Where Automation Doesn't Help
Now that I've talked about where automation helps, let's chat about a few places where automation doesn't make sense. Most things on the backend of the communication process shouldn't be automated. If you are trying to connect with your audience, you need to show up, especially if you are a small business.
Making Connections With New People
If you are trying to make a connection with someone new, you should never automate this process. I don't care how advanced your automation software seems. People can spot automation from a mile away.
Your emoji comments don't seem genuine.
Your "great post on ___!" comments don't seem genuine.
Your "nice feed" comments don't seem genuine.
I was following this one person on Instagram who seemed to be everywhere. Then, one day I was searching through an industry hashtag, and I saw this person post the same generic comment twice from the two accounts they manage. All of this was on one person's image. Yep, this person had just told their social media automation tool to follow a hashtag.
Want to know something insane, I shared my picture about automation on that hashtag, and this person commented with the same generic statement. I have since deleted this obviously generic comment.
Think about it, when you leave "nice feed!" what is that person supposed to say to engage with you? What's the next step in the conversation to a string of emojis? If you are trying to make a real connection, you need a human touch. You need to read their caption with your eyes and leave a genuine comment.
You make more connections leaving five genuine comments over 100 emoji comments. When you leave actual comments, you get back positive comments and connection. You cannot get that with a string of emojis.
Responding To Audience Questions
There is nothing like connecting with a small business who takes the time to communicate with you and answer any questions you might have about their brand.
You can have a frequently asked questions or an answers database on your site, but you should never lose the human touch. Make sure that your inbox and comments section is open to answer audience questions as soon as possible. This doesn't mean that you need to be addicted to social media, but you should try to answer community questions as soon as you can.
If you don't want to field questions all day, make your FAQ and help sections easy to find on your site.
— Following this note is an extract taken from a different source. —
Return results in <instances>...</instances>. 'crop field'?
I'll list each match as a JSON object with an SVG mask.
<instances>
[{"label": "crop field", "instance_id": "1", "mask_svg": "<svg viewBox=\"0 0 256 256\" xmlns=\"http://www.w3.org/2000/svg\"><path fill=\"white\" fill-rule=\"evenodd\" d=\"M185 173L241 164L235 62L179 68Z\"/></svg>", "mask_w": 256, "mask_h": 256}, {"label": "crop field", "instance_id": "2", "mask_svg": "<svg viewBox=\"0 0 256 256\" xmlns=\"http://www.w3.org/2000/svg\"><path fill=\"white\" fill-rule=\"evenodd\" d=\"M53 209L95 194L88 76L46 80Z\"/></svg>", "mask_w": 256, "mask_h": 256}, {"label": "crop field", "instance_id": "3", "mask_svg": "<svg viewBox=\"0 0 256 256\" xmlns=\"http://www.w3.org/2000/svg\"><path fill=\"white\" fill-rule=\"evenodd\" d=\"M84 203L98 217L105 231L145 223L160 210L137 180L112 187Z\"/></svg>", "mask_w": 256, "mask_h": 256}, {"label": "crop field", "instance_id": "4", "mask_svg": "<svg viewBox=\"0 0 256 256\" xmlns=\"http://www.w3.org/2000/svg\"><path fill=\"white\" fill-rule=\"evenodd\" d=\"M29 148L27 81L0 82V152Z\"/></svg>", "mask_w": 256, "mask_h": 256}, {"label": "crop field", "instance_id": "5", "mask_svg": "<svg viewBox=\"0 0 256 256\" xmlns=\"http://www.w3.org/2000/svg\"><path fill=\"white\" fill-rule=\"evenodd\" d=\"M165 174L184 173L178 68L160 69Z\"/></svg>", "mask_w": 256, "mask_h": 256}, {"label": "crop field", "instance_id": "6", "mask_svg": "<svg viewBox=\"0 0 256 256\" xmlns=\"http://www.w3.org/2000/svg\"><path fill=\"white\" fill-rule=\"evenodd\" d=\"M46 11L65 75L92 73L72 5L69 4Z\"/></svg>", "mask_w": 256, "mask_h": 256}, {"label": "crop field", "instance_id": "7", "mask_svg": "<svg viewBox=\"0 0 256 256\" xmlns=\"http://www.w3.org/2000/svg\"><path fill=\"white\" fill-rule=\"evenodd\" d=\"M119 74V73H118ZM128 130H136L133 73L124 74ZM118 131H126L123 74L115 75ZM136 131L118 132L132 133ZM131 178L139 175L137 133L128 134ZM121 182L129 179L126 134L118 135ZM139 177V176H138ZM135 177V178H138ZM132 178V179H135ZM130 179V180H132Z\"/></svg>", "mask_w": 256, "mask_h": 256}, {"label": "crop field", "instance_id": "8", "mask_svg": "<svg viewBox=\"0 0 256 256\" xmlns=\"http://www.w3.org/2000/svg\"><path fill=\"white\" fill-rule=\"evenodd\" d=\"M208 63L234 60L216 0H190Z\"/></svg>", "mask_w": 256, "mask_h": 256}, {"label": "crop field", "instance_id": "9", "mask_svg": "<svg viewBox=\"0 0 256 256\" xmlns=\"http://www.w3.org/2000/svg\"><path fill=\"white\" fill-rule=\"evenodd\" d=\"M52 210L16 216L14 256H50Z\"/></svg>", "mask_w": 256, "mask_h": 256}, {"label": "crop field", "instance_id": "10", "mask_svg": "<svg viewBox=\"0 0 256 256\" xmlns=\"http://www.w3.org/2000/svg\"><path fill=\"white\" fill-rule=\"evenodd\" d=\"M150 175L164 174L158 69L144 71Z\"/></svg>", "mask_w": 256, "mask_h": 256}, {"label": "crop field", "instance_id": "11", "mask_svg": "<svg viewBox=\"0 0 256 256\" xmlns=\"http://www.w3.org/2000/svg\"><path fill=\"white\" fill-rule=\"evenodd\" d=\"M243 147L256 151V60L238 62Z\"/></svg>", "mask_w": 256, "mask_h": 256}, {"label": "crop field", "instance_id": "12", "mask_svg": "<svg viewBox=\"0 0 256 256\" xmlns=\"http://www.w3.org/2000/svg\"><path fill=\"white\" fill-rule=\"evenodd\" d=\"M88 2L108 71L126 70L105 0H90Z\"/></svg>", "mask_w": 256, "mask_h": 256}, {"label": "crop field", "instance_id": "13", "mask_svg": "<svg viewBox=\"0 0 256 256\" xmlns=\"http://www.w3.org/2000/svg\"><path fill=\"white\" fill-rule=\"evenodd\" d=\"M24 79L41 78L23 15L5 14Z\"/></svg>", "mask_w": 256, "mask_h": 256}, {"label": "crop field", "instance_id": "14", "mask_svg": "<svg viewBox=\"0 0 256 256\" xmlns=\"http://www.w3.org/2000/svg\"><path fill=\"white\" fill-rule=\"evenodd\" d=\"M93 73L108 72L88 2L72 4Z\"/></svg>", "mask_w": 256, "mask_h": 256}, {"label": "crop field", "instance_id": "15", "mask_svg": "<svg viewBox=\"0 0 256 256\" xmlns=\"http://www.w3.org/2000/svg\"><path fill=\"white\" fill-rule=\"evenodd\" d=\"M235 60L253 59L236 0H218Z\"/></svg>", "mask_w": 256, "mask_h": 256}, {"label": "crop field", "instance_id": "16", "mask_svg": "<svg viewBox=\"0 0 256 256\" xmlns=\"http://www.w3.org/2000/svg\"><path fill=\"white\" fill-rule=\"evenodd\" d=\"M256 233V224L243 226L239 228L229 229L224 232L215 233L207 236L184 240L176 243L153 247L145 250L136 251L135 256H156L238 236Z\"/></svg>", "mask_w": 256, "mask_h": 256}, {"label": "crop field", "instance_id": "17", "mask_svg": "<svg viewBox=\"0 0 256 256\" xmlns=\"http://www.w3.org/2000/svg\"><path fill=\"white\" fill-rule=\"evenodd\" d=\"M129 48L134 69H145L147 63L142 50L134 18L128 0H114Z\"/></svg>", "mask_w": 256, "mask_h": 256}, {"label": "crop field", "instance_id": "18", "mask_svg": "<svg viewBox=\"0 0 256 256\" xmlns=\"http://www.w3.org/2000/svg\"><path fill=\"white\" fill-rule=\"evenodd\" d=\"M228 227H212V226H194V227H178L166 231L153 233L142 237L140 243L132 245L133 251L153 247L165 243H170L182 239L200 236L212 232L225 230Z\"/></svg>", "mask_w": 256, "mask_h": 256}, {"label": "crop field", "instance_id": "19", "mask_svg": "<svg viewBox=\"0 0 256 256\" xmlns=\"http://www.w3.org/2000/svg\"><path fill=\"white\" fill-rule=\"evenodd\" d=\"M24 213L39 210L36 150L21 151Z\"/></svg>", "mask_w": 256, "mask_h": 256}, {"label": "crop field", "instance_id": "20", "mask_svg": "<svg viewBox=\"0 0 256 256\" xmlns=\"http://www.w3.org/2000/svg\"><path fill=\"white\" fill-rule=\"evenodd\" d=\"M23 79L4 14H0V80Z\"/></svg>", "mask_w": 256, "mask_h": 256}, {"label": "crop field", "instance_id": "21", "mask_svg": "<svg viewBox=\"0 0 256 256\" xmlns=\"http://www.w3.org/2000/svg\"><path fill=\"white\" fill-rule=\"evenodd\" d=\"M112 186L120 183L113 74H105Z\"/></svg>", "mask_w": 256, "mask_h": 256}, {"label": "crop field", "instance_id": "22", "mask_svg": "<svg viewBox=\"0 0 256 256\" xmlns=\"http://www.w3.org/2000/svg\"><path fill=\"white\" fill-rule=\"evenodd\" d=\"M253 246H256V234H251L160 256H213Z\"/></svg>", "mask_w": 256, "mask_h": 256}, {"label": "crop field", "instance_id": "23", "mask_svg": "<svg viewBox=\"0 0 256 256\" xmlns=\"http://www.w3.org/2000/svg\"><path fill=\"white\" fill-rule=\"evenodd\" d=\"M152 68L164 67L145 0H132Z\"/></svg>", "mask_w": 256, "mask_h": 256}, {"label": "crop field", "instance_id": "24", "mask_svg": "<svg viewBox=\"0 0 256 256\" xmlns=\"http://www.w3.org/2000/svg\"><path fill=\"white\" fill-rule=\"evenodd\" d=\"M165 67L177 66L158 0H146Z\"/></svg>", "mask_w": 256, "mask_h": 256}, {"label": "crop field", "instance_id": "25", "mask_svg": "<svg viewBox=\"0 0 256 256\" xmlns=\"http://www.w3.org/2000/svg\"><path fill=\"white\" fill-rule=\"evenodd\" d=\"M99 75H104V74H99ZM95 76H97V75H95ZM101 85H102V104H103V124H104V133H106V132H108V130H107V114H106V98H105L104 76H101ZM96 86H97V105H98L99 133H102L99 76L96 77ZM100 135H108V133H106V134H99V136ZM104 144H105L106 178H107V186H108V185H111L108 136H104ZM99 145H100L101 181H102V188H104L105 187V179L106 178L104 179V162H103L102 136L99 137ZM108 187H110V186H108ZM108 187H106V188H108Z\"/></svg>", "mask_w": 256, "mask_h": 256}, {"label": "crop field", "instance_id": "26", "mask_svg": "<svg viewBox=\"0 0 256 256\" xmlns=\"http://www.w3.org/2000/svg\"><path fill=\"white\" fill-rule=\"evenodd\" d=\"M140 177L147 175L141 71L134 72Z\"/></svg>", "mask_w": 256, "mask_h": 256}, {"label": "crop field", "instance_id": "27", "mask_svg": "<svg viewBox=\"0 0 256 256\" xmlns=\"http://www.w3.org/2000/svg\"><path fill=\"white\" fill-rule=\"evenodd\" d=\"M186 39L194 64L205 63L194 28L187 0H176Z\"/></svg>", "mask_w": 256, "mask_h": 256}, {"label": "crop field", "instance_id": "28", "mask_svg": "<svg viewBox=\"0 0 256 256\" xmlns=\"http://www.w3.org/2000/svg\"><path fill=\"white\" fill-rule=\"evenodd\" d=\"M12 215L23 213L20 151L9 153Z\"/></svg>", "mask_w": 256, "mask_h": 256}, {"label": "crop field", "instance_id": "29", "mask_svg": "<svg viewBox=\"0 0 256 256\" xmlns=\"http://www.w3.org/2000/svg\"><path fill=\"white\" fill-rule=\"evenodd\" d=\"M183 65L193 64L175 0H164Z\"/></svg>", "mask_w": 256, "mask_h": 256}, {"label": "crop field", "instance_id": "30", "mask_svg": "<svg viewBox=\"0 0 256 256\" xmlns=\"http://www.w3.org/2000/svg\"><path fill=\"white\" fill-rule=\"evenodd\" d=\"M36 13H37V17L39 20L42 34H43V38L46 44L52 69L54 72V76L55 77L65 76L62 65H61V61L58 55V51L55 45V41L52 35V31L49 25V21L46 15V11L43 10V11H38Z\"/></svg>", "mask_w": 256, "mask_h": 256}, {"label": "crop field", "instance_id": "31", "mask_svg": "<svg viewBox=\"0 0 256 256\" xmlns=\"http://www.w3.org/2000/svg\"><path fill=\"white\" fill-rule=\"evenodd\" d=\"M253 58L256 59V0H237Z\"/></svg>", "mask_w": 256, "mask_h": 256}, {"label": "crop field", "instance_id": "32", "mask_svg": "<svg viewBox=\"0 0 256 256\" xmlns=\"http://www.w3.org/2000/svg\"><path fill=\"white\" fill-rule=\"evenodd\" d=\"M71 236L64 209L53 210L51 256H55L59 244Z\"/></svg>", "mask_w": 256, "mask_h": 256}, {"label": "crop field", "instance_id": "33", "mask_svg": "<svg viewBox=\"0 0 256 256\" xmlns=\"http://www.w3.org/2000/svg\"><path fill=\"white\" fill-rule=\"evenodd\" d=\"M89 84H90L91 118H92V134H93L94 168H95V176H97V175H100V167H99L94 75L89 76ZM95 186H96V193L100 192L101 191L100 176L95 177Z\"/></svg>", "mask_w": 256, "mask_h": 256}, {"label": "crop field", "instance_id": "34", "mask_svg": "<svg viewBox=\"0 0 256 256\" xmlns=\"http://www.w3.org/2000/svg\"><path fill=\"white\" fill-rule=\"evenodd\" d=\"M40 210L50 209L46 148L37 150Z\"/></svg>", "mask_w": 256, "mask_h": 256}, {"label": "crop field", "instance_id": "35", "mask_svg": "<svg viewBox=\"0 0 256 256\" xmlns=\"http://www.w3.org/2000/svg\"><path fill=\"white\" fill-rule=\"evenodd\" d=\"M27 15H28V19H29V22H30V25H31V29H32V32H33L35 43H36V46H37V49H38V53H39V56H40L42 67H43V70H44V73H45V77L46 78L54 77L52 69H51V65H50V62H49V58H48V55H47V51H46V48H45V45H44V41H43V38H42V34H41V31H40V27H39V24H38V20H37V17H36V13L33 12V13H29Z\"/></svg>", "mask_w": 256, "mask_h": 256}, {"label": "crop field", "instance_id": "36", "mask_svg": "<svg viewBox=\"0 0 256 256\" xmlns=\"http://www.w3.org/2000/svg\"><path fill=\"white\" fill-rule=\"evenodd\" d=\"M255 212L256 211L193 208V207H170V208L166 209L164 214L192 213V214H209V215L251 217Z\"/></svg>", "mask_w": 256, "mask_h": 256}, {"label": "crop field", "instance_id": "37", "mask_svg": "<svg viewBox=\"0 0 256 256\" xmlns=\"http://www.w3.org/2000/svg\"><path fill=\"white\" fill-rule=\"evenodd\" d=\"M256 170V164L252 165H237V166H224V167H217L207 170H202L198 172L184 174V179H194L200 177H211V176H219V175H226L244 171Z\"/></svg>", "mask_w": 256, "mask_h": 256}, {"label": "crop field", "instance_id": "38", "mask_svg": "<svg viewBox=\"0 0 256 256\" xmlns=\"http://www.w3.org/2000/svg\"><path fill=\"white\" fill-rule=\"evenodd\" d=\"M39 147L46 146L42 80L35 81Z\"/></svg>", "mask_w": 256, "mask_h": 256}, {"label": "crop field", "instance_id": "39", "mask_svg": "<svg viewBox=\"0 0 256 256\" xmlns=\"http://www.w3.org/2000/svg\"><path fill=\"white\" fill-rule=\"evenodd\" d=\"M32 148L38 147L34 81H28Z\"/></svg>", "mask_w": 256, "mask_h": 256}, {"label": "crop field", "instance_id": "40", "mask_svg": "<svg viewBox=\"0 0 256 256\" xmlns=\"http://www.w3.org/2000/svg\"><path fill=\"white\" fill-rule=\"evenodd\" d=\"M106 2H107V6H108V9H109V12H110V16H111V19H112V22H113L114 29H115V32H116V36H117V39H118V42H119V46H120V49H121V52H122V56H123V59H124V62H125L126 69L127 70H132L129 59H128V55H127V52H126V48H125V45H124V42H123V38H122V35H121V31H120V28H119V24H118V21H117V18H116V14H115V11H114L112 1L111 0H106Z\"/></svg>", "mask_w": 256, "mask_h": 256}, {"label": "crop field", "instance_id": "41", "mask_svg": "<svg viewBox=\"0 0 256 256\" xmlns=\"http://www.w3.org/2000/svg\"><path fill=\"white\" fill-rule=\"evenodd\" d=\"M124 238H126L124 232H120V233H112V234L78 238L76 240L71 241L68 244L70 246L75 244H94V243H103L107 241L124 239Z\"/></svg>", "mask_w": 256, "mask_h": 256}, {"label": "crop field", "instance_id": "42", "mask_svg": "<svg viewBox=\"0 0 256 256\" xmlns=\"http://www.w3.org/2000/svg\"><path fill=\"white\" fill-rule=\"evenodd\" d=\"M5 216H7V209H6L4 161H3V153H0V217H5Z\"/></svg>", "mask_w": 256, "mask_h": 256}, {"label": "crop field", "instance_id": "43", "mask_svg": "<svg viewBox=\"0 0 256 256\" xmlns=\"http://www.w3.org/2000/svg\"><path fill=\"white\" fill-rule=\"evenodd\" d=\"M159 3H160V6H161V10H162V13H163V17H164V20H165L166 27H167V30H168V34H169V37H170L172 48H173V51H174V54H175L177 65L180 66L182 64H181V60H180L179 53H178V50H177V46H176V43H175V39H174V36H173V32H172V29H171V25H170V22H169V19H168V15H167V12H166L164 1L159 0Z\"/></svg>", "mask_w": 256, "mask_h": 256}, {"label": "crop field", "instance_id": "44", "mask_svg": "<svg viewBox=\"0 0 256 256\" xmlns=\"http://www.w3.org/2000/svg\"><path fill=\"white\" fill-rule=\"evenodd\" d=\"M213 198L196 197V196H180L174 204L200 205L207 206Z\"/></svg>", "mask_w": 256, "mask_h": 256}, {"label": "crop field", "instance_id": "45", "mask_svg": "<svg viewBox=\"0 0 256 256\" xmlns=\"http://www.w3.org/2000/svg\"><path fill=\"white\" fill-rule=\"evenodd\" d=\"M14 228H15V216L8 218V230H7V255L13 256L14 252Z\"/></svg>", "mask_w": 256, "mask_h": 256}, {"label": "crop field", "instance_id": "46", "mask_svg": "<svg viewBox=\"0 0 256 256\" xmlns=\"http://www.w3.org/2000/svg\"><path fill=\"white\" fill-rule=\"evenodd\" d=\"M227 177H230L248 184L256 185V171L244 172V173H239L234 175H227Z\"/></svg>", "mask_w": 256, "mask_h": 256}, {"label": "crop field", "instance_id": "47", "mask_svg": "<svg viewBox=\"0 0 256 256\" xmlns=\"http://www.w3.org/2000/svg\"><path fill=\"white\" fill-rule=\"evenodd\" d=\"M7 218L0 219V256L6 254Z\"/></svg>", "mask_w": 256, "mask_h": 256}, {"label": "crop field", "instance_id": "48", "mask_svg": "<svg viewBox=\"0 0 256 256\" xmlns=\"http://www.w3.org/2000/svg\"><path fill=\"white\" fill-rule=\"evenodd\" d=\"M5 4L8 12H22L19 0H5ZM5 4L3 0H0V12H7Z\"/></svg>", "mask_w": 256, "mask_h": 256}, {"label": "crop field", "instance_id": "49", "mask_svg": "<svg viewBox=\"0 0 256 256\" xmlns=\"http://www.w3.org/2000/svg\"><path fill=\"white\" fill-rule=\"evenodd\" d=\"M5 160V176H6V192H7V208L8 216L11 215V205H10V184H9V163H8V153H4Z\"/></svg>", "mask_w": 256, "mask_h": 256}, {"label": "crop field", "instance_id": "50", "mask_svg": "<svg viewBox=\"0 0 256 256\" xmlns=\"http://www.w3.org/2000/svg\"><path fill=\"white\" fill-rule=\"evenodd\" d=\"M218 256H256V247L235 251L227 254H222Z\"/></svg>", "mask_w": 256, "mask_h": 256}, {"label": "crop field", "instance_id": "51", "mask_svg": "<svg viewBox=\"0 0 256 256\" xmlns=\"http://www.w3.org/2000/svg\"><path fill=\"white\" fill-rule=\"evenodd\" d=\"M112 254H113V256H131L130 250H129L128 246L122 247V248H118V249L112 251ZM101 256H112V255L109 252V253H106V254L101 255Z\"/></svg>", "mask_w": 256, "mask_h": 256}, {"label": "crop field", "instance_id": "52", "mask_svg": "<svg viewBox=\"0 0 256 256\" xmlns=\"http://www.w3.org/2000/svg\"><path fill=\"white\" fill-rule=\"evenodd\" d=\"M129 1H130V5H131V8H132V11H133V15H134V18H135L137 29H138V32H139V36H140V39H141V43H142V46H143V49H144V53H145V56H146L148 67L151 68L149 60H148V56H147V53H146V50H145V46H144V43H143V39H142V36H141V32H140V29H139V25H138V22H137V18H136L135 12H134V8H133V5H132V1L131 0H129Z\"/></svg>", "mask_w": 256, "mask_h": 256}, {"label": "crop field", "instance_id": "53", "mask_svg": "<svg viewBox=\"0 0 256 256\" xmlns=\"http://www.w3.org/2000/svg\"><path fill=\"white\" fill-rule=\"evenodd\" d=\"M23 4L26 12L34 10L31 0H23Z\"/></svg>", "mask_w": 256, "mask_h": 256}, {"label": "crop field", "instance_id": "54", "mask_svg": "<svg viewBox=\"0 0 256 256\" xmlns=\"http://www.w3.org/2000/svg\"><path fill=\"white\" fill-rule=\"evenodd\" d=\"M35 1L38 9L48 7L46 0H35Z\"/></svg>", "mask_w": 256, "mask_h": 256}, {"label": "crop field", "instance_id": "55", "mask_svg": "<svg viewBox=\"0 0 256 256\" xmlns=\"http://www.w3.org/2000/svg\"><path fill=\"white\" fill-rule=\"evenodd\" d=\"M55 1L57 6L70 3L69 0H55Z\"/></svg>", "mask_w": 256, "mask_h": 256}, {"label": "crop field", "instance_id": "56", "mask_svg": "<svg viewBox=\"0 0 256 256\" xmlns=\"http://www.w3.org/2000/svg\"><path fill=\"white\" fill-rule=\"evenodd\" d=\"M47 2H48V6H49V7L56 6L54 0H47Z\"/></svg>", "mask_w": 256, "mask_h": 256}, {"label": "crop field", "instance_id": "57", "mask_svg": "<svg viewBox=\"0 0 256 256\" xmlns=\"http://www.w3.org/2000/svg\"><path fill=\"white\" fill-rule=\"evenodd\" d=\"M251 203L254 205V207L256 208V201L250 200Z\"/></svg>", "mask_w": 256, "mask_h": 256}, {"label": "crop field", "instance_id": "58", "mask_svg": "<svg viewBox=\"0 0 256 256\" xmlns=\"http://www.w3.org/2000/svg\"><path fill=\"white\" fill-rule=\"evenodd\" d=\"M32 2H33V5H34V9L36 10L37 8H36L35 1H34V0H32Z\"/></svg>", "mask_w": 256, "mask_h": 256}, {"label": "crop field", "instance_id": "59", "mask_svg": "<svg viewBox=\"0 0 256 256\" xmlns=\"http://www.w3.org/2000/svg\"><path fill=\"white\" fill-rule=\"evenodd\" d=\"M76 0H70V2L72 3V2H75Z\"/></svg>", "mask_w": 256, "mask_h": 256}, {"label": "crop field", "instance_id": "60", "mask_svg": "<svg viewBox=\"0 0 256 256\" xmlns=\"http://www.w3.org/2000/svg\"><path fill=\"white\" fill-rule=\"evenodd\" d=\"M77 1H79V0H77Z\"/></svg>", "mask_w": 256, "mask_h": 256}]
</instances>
When you happen to get questions about your services or products, answer them as soon as possible.
Following/Unfollowing Your Potential Audience
As people are becoming more frustrated with the Instagram algorithm, people are becoming more frustrated with people who use the follow/unfollow method.
You are not creating a genuine connection with your audience.
You could be tarring your reputation.
A company I had a ton of respect for in college and even worked with on my lifestyle blog for giveaways recently used this method on me back in August 2018. It did not go over well. I was excited to reconnect, but they were looking to pad their follower count. I ended up promptly unfollowing and sending a disappointed message to their account.
Follow/Unfollow is not the way to grow your brand, peeps. Follow the people you want to follow, not the people that you want to follow you. You can interact with your ideal audience through genuine likes and comments over the follow/unfollow method!
You may get a few followers from using this shady technique, but will you also gain disgruntled potential customers and clients in the process? No increased follower count is worth the potential damage you could do to your reputation.
Conclusion: Automate The Content, Not The Response
If you can take anything from today's article, let it be this: automate the content, not the response.
You can load your site and social media with tons of content that goes out over time (as long as you monitor what goes out to make sure it makes sense.)
If you want to answer questions or build a community, though, that requires a human connection. Take the time to grow your brand the right way, instead of automating your communication and alienating your potential audience.